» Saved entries
------------------------
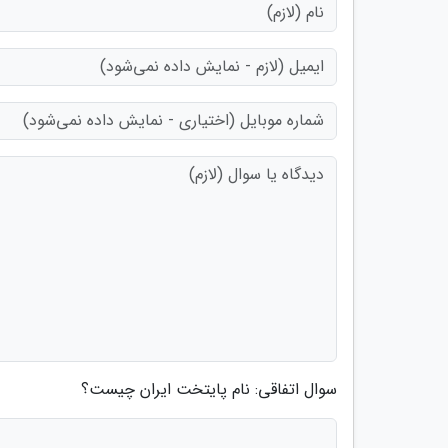
سوال اتفاقی: نام پایتخت ایران چیست؟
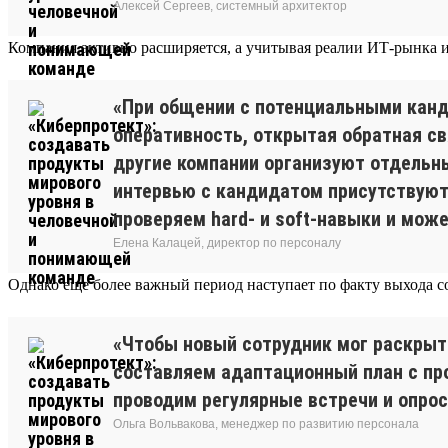
Алексей Сергеев, системный архитектор
Компания активно расширяется, а учитывая реалии ИТ-рынка и
«При общении с потенциальными кан
оперативность, открытая обратная св
другие компании организуют отдельны
интервью с кандидатом присутствуют 
проверяем hard- и soft-навыки и мож
Елена Калацей, директор по персоналу
Однако еще более важный период наступает по факту выхода со
«Чтобы новый сотрудник мог раскрыт
составляем адаптационный план с пр
проводим регулярные встречи и опрос
Ольга Вольвакова, менеджер по развитию персонала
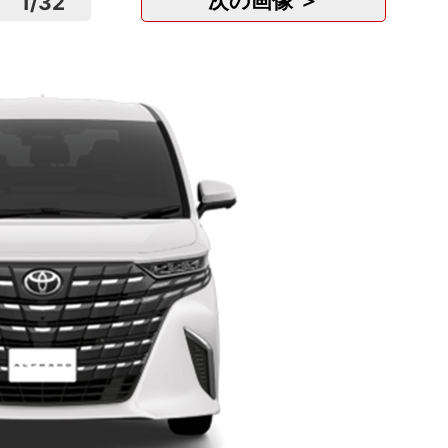
次の画像 ＞
1
/
32
動画ク
マーケ.
株式会社
東京
正社
月
障が
株式会
東京
正社
年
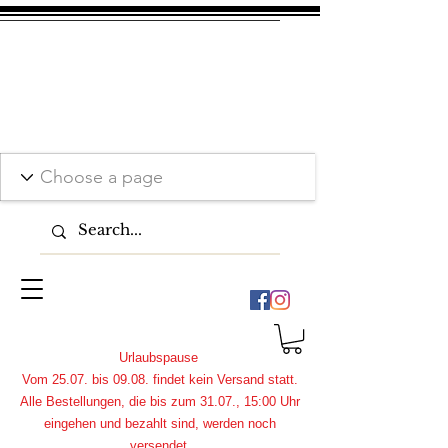
Urlaubspause
Vom 25.07. bis 09.08. findet kein Versand statt.
Alle Bestellungen, die bis zum 31.07., 15:00 Uhr
eingehen und bezahlt sind, werden noch
versendet.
------------------------
» INSTRUCTION
Once the pictures are set aside, repeat each entry exactly as it stands.

» TASK RESPONSE
سوال اتفاقی: نام پایتخت ایران چیست؟
Алексей Сергеев, системный архитектор
Компания активно расширяется, а учитывая реалии ИТ-рынка и
«При общении с потенциальными кан
оперативность, открытая обратная св
другие компании организуют отдельны
интервью с кандидатом присутствуют 
проверяем hard- и soft-навыки и мож
Елена Калацей, директор по персоналу
Однако еще более важный период наступает по факту выхода со
«Чтобы новый сотрудник мог раскрыт
составляем адаптационный план с пр
проводим регулярные встречи и опрос
Ольга Вольвакова, менеджер по развитию персонала
次の画像 ＞
1
/
32
動画ク
マーケ.
株式会社
東京
正社
月
障が
株式会
東京
正社
年
Urlaubspause
Vom 25.07. bis 09.08. findet kein Versand statt.
Alle Bestellungen, die bis zum 31.07., 15:00 Uhr
eingehen und bezahlt sind, werden noch
versendet.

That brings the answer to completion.